## EXERCISE OBJECTIVE
Produce word for word the lines of the data below running from the one that has "- **Scroll Triggers**: Viewport-based" to the one that has "styles and animations", inclusive, and no others.

□ □ □ □

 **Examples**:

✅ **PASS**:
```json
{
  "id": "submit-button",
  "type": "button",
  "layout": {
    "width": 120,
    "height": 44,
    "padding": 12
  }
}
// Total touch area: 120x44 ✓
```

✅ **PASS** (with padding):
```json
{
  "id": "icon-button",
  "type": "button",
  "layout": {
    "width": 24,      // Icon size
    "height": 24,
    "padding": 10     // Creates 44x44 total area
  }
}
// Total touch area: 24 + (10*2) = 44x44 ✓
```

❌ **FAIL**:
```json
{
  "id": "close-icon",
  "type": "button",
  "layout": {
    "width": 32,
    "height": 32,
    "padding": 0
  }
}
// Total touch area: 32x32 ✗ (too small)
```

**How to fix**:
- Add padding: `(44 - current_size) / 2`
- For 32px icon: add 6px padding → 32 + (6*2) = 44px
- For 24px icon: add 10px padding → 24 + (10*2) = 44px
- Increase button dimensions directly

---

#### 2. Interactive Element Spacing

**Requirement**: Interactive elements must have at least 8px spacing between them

□ □ □ □

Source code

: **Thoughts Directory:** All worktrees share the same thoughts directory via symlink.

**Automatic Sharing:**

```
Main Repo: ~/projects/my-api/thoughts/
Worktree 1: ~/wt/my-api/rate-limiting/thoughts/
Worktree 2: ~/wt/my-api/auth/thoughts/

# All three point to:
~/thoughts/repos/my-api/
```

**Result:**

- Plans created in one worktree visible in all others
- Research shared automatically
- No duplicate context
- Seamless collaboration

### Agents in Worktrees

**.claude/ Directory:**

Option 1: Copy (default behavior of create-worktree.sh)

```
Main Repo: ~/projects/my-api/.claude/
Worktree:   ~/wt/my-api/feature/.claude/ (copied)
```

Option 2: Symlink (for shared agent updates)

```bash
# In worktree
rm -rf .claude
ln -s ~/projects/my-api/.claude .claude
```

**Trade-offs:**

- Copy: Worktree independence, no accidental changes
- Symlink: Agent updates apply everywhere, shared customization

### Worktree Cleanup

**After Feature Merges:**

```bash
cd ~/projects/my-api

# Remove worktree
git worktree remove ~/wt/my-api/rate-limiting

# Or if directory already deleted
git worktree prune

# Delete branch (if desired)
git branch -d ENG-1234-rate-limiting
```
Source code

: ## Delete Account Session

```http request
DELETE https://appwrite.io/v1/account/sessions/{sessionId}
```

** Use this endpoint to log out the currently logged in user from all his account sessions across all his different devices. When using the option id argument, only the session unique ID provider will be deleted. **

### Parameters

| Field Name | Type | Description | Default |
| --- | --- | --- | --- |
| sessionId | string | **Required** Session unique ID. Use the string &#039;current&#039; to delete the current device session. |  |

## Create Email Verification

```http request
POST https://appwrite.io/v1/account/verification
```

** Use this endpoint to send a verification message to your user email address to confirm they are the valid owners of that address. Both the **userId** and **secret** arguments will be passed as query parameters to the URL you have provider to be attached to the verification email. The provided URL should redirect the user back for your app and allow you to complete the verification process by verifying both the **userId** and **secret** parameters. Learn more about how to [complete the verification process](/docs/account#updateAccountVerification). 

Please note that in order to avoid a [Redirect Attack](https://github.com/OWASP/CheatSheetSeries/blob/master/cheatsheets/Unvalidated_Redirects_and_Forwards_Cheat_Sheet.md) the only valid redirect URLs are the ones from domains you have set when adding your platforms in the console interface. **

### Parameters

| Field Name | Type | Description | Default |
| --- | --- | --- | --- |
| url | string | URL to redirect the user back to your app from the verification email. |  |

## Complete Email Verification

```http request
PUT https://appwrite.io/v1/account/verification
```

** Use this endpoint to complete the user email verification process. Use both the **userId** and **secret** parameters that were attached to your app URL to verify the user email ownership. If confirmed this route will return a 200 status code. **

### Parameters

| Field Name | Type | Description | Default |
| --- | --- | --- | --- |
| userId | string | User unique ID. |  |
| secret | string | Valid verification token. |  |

□ □ □ □

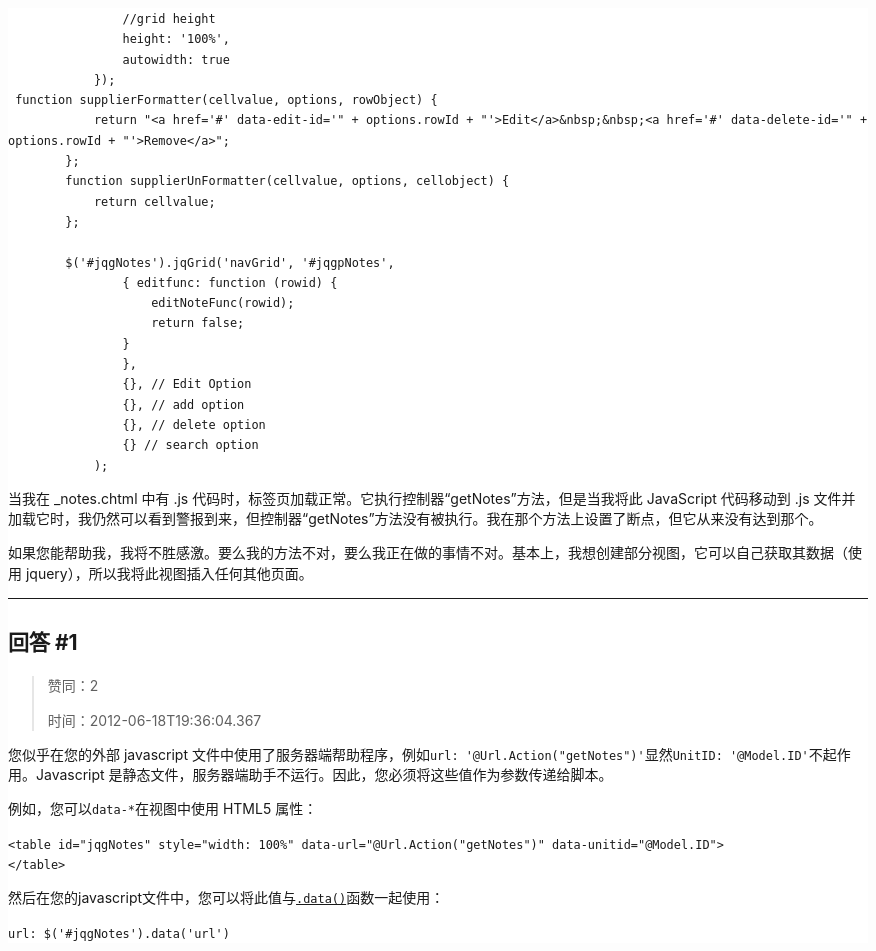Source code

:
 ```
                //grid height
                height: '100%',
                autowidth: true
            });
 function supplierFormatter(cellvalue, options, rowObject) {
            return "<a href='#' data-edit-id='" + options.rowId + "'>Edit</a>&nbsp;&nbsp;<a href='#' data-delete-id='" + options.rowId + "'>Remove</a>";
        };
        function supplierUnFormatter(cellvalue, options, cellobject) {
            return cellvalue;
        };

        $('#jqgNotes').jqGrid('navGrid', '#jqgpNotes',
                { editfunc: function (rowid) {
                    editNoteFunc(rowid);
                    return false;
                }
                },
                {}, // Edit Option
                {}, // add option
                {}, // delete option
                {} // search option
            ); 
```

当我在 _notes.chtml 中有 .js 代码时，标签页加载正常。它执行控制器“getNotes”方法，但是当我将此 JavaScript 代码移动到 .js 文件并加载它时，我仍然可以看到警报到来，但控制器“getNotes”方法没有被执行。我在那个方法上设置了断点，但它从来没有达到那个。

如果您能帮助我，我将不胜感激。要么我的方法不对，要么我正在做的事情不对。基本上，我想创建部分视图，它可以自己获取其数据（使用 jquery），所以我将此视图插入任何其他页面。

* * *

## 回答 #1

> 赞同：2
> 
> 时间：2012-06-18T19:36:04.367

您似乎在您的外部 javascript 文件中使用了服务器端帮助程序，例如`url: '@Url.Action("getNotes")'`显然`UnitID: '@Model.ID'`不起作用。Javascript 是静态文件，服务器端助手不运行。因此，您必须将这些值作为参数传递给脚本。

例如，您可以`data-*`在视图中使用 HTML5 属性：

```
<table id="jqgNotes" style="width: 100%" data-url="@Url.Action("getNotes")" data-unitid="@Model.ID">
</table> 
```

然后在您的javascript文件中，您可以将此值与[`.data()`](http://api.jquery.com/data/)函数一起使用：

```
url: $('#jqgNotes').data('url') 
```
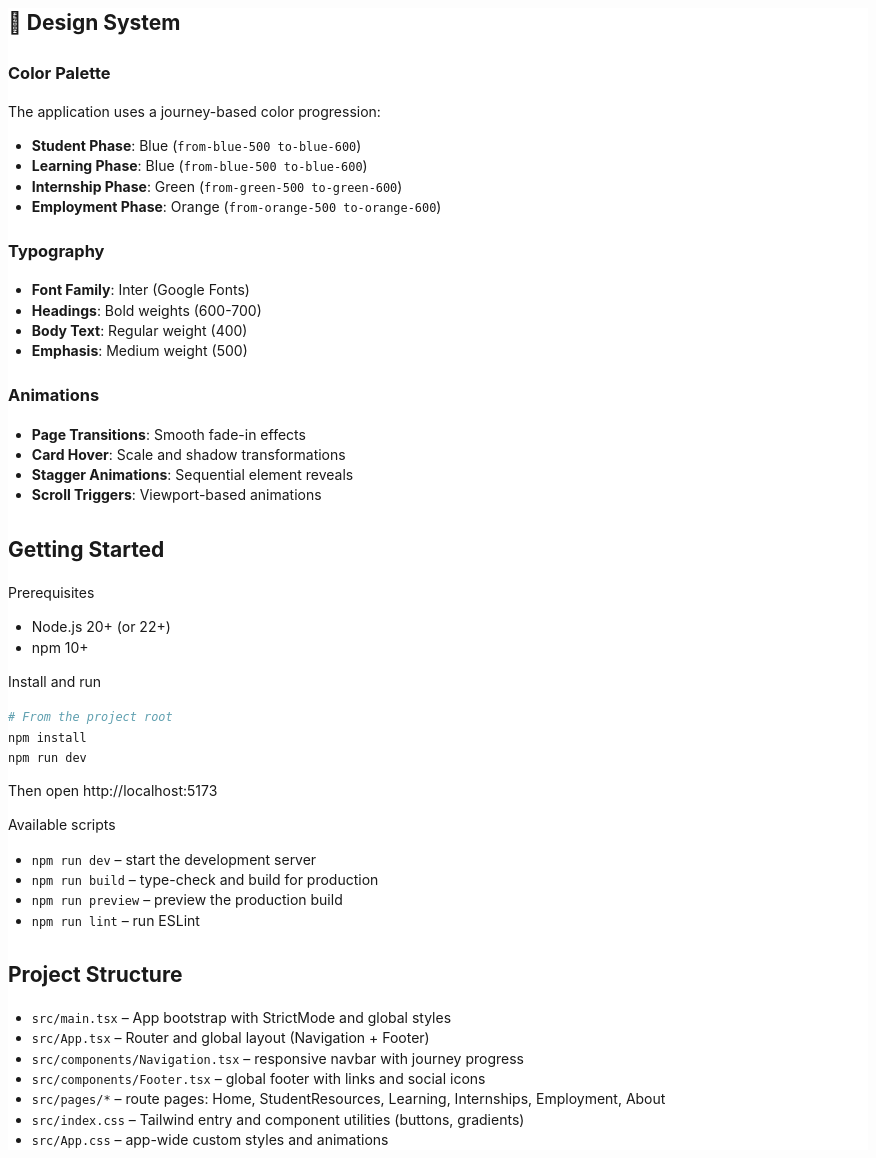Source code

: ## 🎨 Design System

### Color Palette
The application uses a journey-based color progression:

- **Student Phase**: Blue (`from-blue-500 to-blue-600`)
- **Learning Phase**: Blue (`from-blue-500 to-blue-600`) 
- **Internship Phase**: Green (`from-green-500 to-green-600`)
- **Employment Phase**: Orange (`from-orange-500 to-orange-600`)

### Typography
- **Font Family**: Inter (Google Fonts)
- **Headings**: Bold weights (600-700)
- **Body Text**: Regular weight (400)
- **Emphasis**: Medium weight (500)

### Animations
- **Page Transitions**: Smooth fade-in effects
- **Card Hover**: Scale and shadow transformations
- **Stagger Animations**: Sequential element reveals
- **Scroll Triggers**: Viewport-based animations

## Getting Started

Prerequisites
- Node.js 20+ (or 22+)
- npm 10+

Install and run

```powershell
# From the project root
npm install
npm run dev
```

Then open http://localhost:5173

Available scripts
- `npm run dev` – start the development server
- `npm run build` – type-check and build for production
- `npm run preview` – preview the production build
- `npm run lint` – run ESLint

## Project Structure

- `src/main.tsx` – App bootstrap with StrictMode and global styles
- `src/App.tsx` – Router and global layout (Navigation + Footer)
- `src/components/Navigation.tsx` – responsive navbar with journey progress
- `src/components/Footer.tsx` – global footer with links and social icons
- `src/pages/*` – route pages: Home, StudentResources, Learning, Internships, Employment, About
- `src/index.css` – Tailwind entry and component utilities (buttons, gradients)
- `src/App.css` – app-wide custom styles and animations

□ □ □ □

## REPLY TO THE TASK
- **Scroll Triggers**: Viewport-based animations

## Getting Started

Prerequisites
- Node.js 20+ (or 22+)
- npm 10+

Install and run

```powershell
# From the project root
npm install
npm run dev
```

Then open http://localhost:5173

Available scripts
- `npm run dev` – start the development server
- `npm run build` – type-check and build for production
- `npm run preview` – preview the production build
- `npm run lint` – run ESLint

## Project Structure

- `src/main.tsx` – App bootstrap with StrictMode and global styles
- `src/App.tsx` – Router and global layout (Navigation + Footer)
- `src/components/Navigation.tsx` – responsive navbar with journey progress
- `src/components/Footer.tsx` – global footer with links and social icons
- `src/pages/*` – route pages: Home, StudentResources, Learning, Internships, Employment, About
- `src/index.css` – Tailwind entry and component utilities (buttons, gradients)
- `src/App.css` – app-wide custom styles and animations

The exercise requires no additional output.